§ **Input data**
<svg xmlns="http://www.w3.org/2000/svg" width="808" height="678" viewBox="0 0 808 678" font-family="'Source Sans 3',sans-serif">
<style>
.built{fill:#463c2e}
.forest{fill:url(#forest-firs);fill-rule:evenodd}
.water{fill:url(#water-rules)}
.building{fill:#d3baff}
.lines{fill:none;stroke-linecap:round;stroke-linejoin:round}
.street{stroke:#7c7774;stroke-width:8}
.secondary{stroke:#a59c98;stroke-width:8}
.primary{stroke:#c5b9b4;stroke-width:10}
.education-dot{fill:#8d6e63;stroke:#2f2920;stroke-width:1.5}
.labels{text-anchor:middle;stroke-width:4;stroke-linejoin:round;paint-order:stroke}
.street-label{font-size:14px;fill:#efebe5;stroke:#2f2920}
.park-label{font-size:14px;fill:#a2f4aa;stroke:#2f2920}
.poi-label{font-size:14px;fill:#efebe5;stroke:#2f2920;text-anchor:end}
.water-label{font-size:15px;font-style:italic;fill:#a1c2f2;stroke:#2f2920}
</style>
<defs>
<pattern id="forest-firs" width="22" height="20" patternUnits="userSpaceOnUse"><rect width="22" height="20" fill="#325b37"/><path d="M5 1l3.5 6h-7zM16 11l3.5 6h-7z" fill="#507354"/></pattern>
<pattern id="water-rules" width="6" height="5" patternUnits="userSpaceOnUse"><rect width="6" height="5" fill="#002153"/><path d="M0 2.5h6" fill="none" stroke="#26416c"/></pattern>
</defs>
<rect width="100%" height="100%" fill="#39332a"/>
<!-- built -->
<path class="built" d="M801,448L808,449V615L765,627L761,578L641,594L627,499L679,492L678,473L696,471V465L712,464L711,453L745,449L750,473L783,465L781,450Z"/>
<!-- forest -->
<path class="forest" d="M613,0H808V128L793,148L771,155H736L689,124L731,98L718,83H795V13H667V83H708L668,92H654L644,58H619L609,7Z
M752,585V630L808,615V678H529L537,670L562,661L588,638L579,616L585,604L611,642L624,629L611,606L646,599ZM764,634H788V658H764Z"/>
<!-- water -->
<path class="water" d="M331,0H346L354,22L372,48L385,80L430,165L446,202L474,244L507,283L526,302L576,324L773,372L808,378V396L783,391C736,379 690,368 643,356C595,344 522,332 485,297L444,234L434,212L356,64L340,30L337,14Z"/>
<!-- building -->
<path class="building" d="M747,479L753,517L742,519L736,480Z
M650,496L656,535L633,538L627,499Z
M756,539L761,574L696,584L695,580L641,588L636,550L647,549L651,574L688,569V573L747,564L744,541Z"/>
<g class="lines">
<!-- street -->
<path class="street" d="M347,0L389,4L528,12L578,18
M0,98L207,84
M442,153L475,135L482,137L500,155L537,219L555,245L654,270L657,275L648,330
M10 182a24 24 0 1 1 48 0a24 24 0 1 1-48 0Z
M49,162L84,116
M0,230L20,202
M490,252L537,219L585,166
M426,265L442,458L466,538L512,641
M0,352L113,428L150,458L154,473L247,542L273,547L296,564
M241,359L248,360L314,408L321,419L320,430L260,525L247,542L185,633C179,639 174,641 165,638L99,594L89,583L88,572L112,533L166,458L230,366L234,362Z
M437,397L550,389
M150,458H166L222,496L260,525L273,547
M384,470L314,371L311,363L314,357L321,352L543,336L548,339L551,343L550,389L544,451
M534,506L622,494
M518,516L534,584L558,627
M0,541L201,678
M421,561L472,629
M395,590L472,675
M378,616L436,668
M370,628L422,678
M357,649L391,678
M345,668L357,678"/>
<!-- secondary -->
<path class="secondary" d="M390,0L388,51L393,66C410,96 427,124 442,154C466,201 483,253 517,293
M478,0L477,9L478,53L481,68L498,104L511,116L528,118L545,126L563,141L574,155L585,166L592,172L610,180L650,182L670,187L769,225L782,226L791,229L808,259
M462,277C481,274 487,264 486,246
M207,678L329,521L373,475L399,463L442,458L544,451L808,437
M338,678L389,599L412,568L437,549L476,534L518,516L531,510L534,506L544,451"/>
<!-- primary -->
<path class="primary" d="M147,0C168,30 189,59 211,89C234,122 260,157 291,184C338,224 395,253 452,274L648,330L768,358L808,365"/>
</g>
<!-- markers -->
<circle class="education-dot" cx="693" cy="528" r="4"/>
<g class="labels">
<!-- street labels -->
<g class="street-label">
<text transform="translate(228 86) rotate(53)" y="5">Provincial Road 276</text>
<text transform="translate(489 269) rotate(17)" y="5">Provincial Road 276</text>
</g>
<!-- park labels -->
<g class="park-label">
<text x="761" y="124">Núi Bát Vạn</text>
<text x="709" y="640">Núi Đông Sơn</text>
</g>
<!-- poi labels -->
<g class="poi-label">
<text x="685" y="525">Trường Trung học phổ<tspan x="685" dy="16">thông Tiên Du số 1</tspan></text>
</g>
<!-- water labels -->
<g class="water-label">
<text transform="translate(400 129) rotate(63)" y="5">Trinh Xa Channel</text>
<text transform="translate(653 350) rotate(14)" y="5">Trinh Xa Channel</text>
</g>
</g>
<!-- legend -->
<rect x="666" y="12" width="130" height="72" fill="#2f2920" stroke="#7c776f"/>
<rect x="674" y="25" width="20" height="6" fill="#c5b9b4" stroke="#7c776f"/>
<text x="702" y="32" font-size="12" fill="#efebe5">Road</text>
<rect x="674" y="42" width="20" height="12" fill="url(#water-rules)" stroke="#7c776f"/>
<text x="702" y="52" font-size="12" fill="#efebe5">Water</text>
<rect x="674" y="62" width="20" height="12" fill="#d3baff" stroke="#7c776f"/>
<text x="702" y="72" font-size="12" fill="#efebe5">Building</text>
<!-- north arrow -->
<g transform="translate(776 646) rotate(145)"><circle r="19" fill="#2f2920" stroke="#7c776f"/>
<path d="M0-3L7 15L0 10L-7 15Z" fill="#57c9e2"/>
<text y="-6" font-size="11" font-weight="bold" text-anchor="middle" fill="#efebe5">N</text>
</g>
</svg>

§ **Task requirements**
If a line in the records above contains "lines", copy that line.

§ **Response to the exercise**
.lines{fill:none;stroke-linecap:round;stroke-linejoin:round}
<g class="lines">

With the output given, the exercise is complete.